Oral History

Hetty d'Ancona Deleeuwe describes difficulties of going into hiding

The Germans invaded the Netherlands in May 1940. After a year or so, Hetty and other Jewish children could no longer attend regular schools. The Germans took over her father's business in 1942. Hetty's father tried to prove that the family was Sephardic, and they were thus exempted from a roundup in 1943. Hetty's father decided that the family should leave Amsterdam, and Hetty was hidden with a family in the southern Netherlands. She and both her parents survived.

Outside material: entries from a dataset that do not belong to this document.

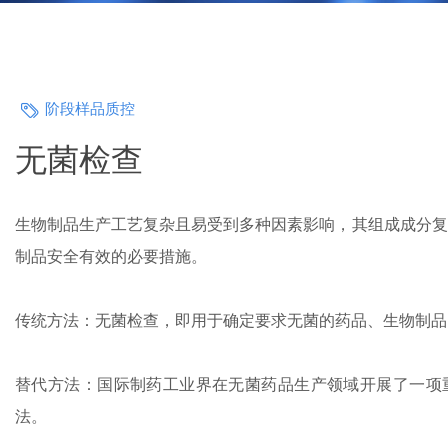
技术服务
PRODUCT SHOW
控
解决方案
Technical Service
Solution
阶段样品质控
阶
无菌检查
段
样
生物制品生产工艺复杂且易受到多种因素影响，其组成成分复
品
制品安全有效的必要措施。
质
传统方法：无菌检查，即用于确定要求无菌的药品、生物制品
控
过程样品测试
替代方法：国际制药工业界在无菌药品生产领域开展了一项重要的检测技
原材料测试
法。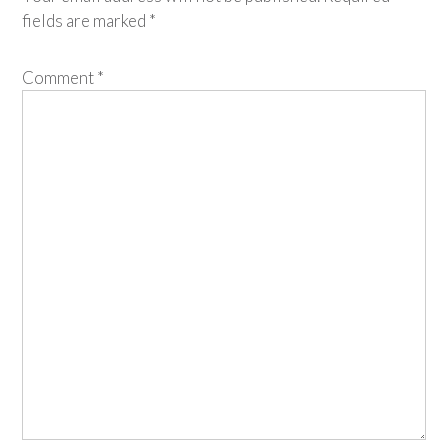
fields are marked
*
Comment
*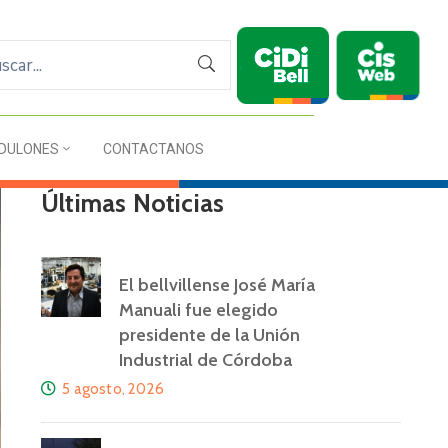
DULONES
CONTACTANOS
Últimas Noticias
El bellvillense José María
Manuali fue elegido
presidente de la Unión
Industrial de Córdoba
5 agosto, 2026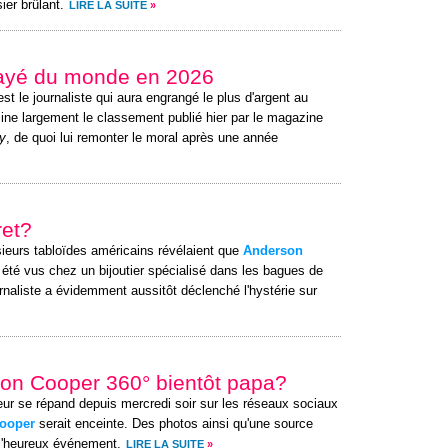
ier brûlant.
LIRE LA SUITE
»
 payé du monde en 2026
st le journaliste qui aura engrangé le plus d'argent au
ine largement le classement publié hier par le magazine
y
, de quoi lui remonter le moral après une année
ret?
sieurs tabloïdes américains révélaient que
Anderson
été vus chez un bijoutier spécialisé dans les bagues de
urnaliste a évidemment aussitôt déclenché l'hystérie sur
son Cooper 360° bientôt papa?
ur se répand depuis mercredi soir sur les réseaux sociaux
ooper
serait enceinte. Des photos ainsi qu'une source
 l'heureux événement.
LIRE LA SUITE
»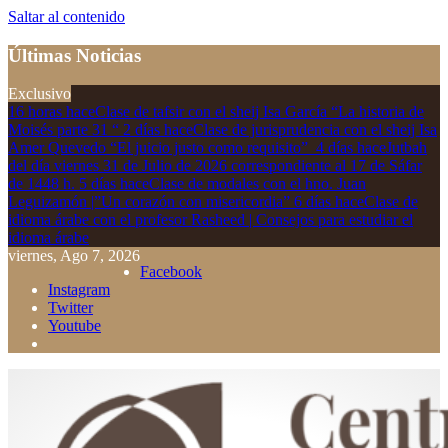
Saltar al contenido
Últimas Noticias
Exclusivo
16 horas hace
Clase de tafsir con el sheij Isa García “La historia de
Moisés parte 31 “
2 días hace
Clase de jurisprudencia con el sheij Isa
Amer Quevedo “El juicio justo como requisito”
4 días hace
Jutbah
del día viernes 31 de Julio de 2026 correspondiente al 17 de Sáfar
de 1448 h.
5 días hace
Clase de modales con el hno. Juan
Leguizamón |”Un corazón con misericordia”
6 días hace
Clase de
idioma árabe con el profesor Rasheed | Consejos para estudiar el
idioma árabe
viernes, Ago 7, 2026
Facebook
Instagram
Twitter
Youtube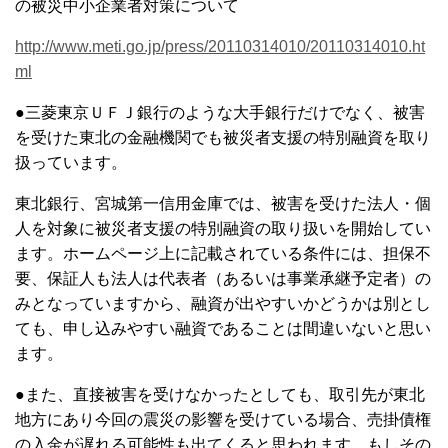
の被災中小企業者対策について
http://www.meti.go.jp/press/20110314010/20110314010.ht
ml
●三菱東京ＵＦＪ銀行のような大手銀行だけでなく、被害
を受けた東北の金融機関でも被災者支援の特別融資を取り
扱っています。
東北銀行、宮城第一信用金庫では、被害を受けた法人・個
人を対象に被災者支援の特別融資の取り扱いを開始してい
ます。ホームページ上に記載されている条件には、担保不
要、保証人も法人は代表者（あるいは事業承継予定者）の
みとなっていますから、融資が出やすいかどうかは別とし
ても、申し込みやすい融資であることは間違いないと思い
ます。
●また、直接被害を受けなかったとしても、取引先が東北
地方にあり今回の震災の影響を受けている場合、売掛債権
の入金が遅れる可能性も出てくると思われます。もしその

It's impossible for people to understand how hard it is to just leave your home, your parents, and know that you most likely never see your parents again. Leave everything that was everything to you, just behind, just close the door behind you. There's an...it's hard to explain how difficult that was, and being a parent myself now, I don't know how my parents could have done it. It's...it's...it's so painful. It's so painful to say goodbye to your one and only child, and don't know where she is going to. My parents didn't know where I was going. They had this connection with the man who I later found out saved 250 Jewish children, and who perished himself in Bergen-Belsen. He was caught at the end of the war and he perished himself--not being a Jew, but being treated as a Jew because he helped the Jews. And he found a place for me all the way on the other side of the country and...I will see...showed my parents the picture of a lady who's gonna come the next morning to take me away. And I had to take all the stars off my clothing, and this stuff was very yellow, and very poor quality--was no quality, you can't even call that quality, and it ran through all your clothes. So you had to be very, very careful that people couldn't see that a star had been on my coat and a star had been on my dress, and...uh...had to brush it off very, very carefully. So when I left the house early in the morning, I was scared to death, of course, that my neighbors were going to see me leave the house. I don't know how I made it to the...to the tram because we went on the tram to the railroad station. And there she handed me over to a young man in his very early twenties, and with this young man was a young boy, maybe eleven, ten, something like this, and the two of us went on the train. Uh...it was awesome. It was very, very scary because I had no name. I had no papers. I didn't know who I was. I didn't know who the man was that was taking me. I didn't know the child that was with me. I didn't know anything.